A poor janitor raised three orphaned girls alone – 20 years later, they entered the courtroom to save him.

PART 1
Harold Meeks was accused of stealing from a school he had kept running for 34 years.

They sat him in court wearing his only good suit, with no money for a lawyer, facing papers that said he had stolen $47,000.

But when the courtroom doors opened, it wasn’t a famous lawyer who walked in.

The three girls he had saved entered.

Harold had been the custodian at Lincoln Elementary for most of his adult life. He arrived before dawn, mopped the hallways while the building was still dark, and earned $12 an hour. He never called in sick. He never asked for anything.
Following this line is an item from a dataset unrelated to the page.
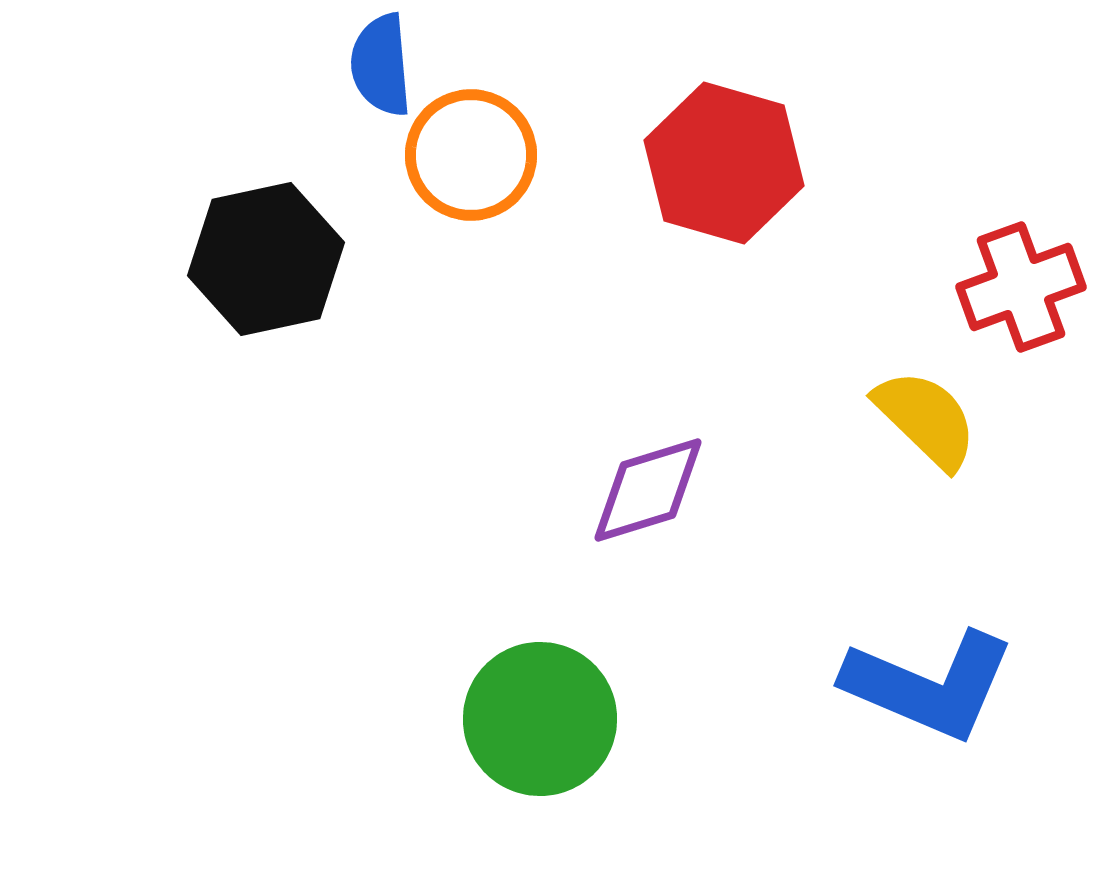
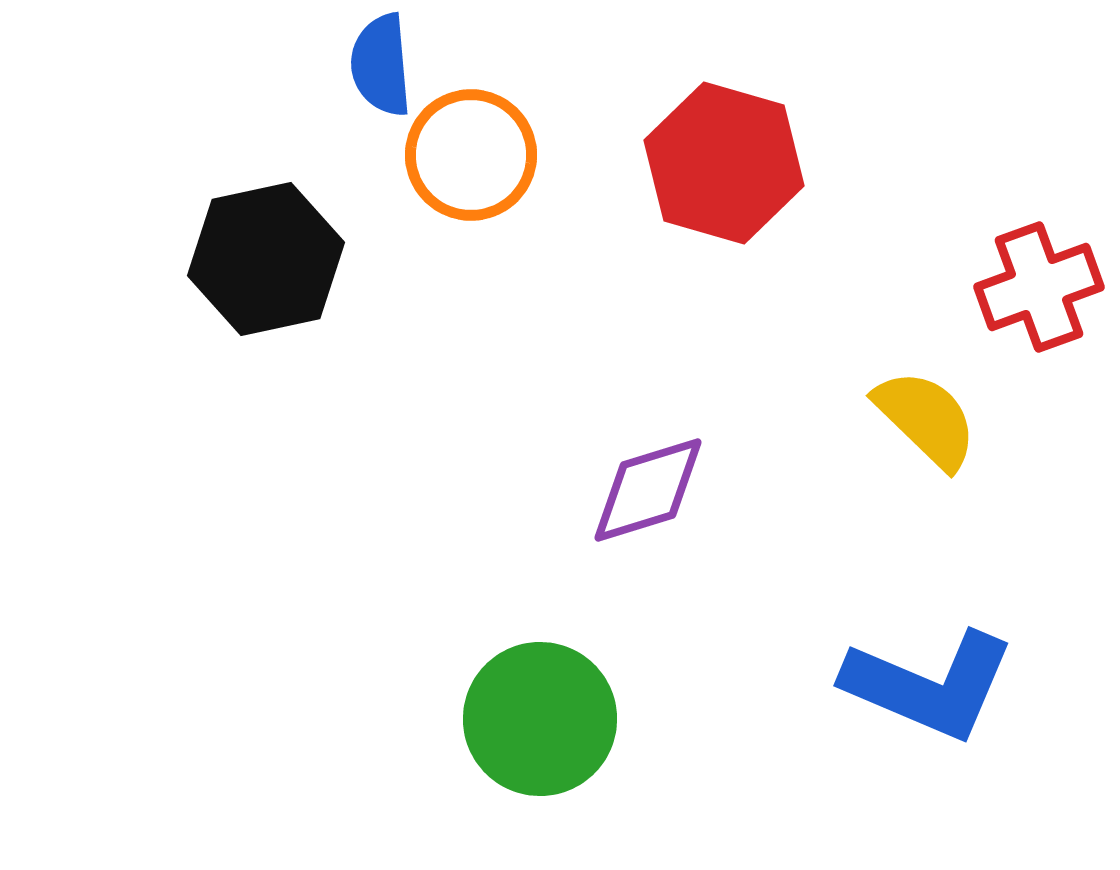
red cross: moved 18 px right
Her hands had calluses, scars on her knuckles, and a line of fat under one fingernail that wouldn’t go away with soap or patience.

With those hands he had unclogged toilets, repaired lamps, patched ceilings and painted walls on weekends, because “children deserve a clean place,” he said.

And now those same hands held a lawsuit.

“Misappropriation of district resources.”

His name was written in large letters.

Harold read the same page four times at the kitchen table. The paper said that for years he had used school materials for his own benefit. Tools. Paint. Wood. Lamps. Purchase orders with his name on them.

$47,000.

Harold put the papers on the table and looked at the three chairs surrounding him.

One made of oak, bought at a garage sale when Grace was little.